* **TASK DESCRIPTION**: What is needed is an exact copy of every entry below.

LISTED ENTRIES Block Start

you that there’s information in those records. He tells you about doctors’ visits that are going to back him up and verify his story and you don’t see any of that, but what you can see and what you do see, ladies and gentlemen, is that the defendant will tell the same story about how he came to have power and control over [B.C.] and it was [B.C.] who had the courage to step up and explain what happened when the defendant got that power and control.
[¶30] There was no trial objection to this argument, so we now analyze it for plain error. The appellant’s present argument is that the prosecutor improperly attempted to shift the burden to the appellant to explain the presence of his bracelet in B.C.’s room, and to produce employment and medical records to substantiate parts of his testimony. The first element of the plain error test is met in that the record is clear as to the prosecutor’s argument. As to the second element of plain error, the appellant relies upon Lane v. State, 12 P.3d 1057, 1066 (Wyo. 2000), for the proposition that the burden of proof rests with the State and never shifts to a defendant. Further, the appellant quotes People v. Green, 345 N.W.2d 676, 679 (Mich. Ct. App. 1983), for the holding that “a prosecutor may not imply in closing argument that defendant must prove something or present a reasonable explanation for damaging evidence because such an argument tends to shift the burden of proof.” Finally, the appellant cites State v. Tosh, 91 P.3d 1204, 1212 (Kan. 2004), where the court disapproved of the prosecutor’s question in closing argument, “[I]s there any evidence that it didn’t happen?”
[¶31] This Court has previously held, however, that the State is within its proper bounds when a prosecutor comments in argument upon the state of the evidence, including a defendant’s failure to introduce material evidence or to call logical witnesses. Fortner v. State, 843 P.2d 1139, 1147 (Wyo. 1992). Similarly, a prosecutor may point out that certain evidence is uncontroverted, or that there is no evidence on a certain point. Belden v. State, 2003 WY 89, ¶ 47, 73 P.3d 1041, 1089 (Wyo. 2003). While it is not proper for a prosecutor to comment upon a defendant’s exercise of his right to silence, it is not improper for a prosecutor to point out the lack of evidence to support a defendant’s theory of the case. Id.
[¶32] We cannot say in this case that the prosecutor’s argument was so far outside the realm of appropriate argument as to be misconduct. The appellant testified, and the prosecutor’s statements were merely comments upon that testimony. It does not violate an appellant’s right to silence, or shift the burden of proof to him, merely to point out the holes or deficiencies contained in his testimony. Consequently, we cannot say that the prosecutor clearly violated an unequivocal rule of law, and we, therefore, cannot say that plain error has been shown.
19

LISTED ENTRIES Block End

* **REPLY TO THE TASK**:
you that there’s information in those records. He tells you about doctors’ visits that are going to back him up and verify his story and you don’t see any of that, but what you can see and what you do see, ladies and gentlemen, is that the defendant will tell the same story about how he came to have power and control over [B.C.] and it was [B.C.] who had the courage to step up and explain what happened when the defendant got that power and control.
[¶30] There was no trial objection to this argument, so we now analyze it for plain error. The appellant’s present argument is that the prosecutor improperly attempted to shift the burden to the appellant to explain the presence of his bracelet in B.C.’s room, and to produce employment and medical records to substantiate parts of his testimony. The first element of the plain error test is met in that the record is clear as to the prosecutor’s argument. As to the second element of plain error, the appellant relies upon Lane v. State, 12 P.3d 1057, 1066 (Wyo. 2000), for the proposition that the burden of proof rests with the State and never shifts to a defendant. Further, the appellant quotes People v. Green, 345 N.W.2d 676, 679 (Mich. Ct. App. 1983), for the holding that “a prosecutor may not imply in closing argument that defendant must prove something or present a reasonable explanation for damaging evidence because such an argument tends to shift the burden of proof.” Finally, the appellant cites State v. Tosh, 91 P.3d 1204, 1212 (Kan. 2004), where the court disapproved of the prosecutor’s question in closing argument, “[I]s there any evidence that it didn’t happen?”
[¶31] This Court has previously held, however, that the State is within its proper bounds when a prosecutor comments in argument upon the state of the evidence, including a defendant’s failure to introduce material evidence or to call logical witnesses. Fortner v. State, 843 P.2d 1139, 1147 (Wyo. 1992). Similarly, a prosecutor may point out that certain evidence is uncontroverted, or that there is no evidence on a certain point. Belden v. State, 2003 WY 89, ¶ 47, 73 P.3d 1041, 1089 (Wyo. 2003). While it is not proper for a prosecutor to comment upon a defendant’s exercise of his right to silence, it is not improper for a prosecutor to point out the lack of evidence to support a defendant’s theory of the case. Id.
[¶32] We cannot say in this case that the prosecutor’s argument was so far outside the realm of appropriate argument as to be misconduct. The appellant testified, and the prosecutor’s statements were merely comments upon that testimony. It does not violate an appellant’s right to silence, or shift the burden of proof to him, merely to point out the holes or deficiencies contained in his testimony. Consequently, we cannot say that the prosecutor clearly violated an unequivocal rule of law, and we, therefore, cannot say that plain error has been shown.
19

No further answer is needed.